U.S. officials are looking for evidence that directly links elements of Pakistan's powerful spy agency to this week's assault on the U.S. Embassy and coalition headquarters in Kabul, The Wall Street Journal reported Saturday.

The U.S. suspicions are a sign of just how rancorous relations have become between the two allies in the fight against Al Qaeda and the Taliban.

Suspicions are being partly fueled by growing concerns that deteriorating bilateral relations, and the withdrawal of troops from Afghanistan, may be pushing elements of Pakistan's Inter-Services Intelligence (ISI) spy agency to more closely embrace the Haqqani network, the Taliban faction blamed for this week's violence and a spate of attacks in and around Kabul.

Neither the ISI nor the Pakistani military, of which the spy agency is part, immediately responded to the U.S. suspicions. Pakistani government officials dismissed the suspicions as insulting and unfair.
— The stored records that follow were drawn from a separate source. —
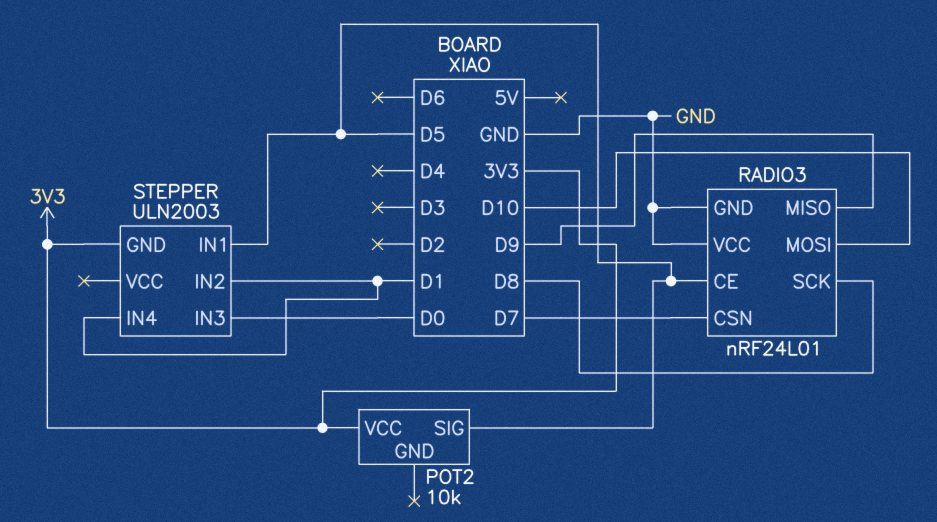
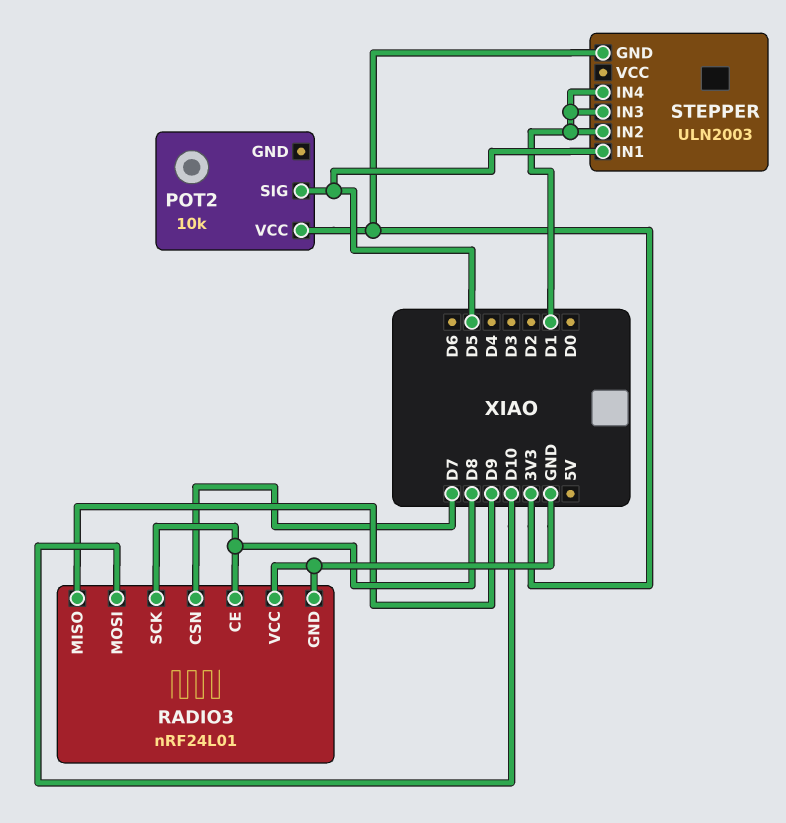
RADIO3 pin CE: D5 -> D8
STEPPER pin IN3: D0 -> D1

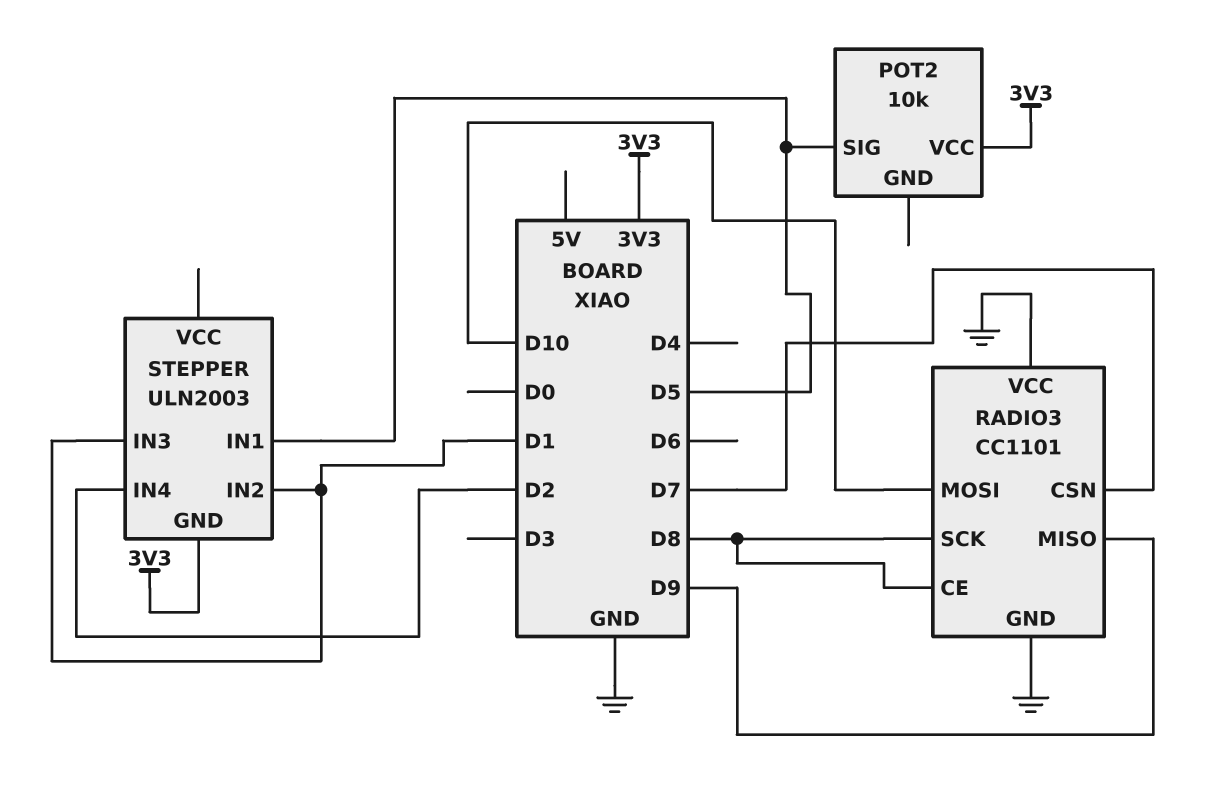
RADIO3: nRF24L01 -> CC1101
STEPPER pin IN4: D1 -> D2

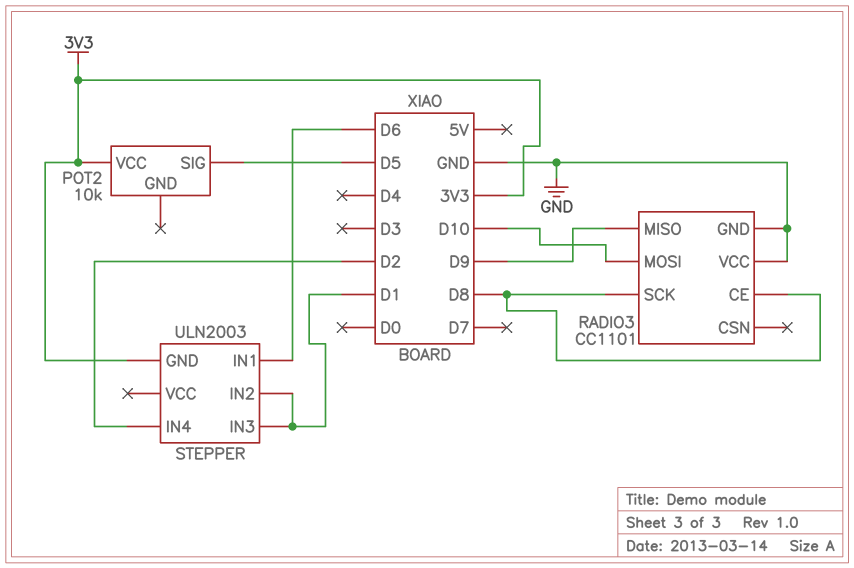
RADIO3 pin CSN: D7 -> none
STEPPER pin IN1: D5 -> D6

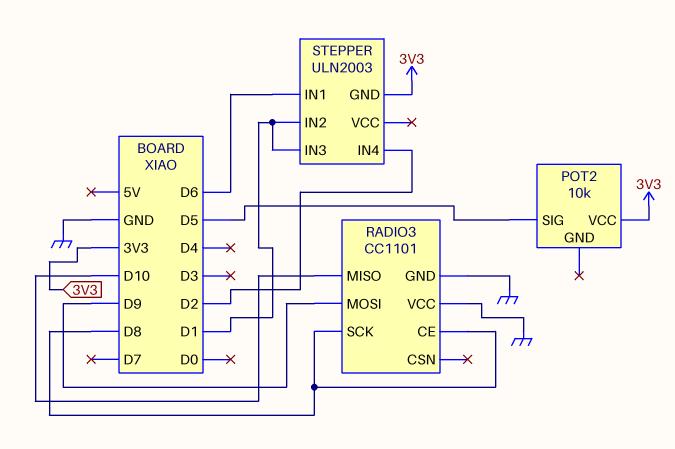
RADIO3 pin MISO: D9 -> D10
RADIO3 pin MOSI: D10 -> D9

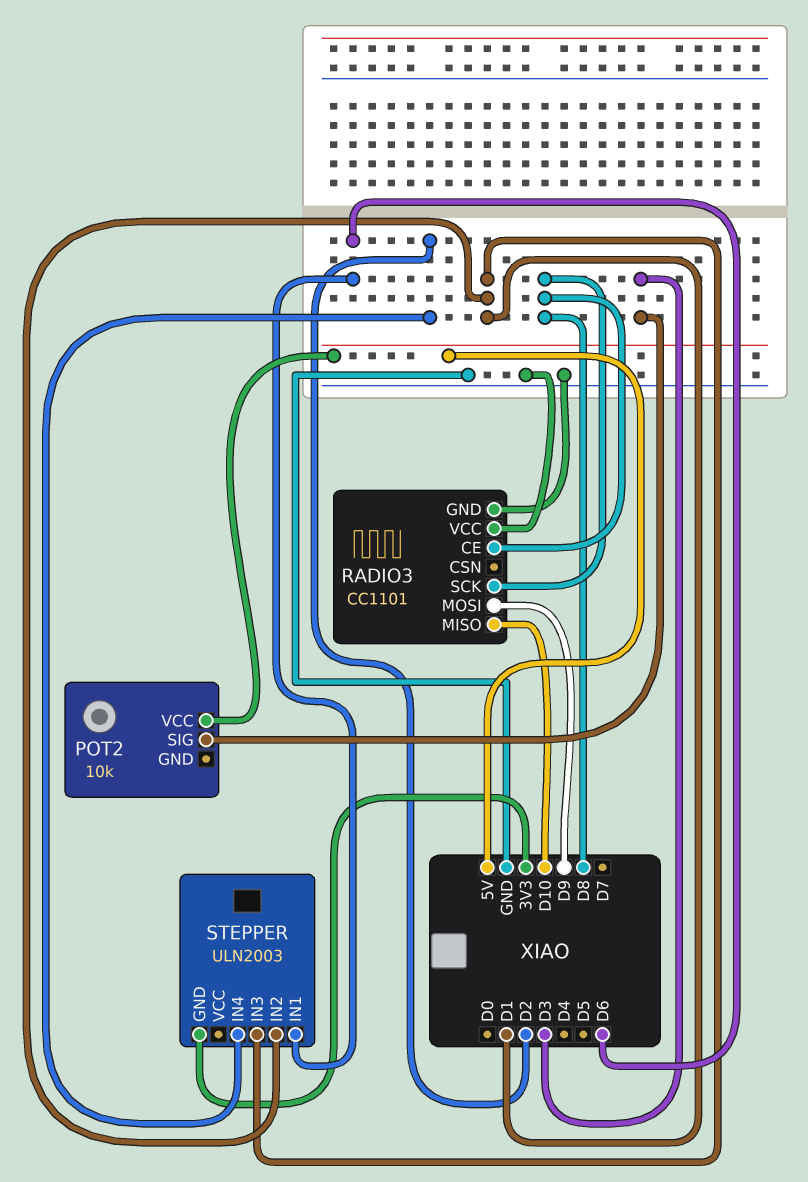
POT2 pin SIG: D5 -> D3
POT2 pin VCC: 3V3 -> 5V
Top U.S. officials, including Defense Secretary Leon Panetta, have already blamed the violence in Kabul on the Haqqani network, an Afghan insurgent faction whose history is intertwined with the ISI. The Pakistani spy agency has aided Haqqani network attacks in Kabul in past years, officials say.

The U.S. has warned the Pakistanis of stronger action if the group was not reined in.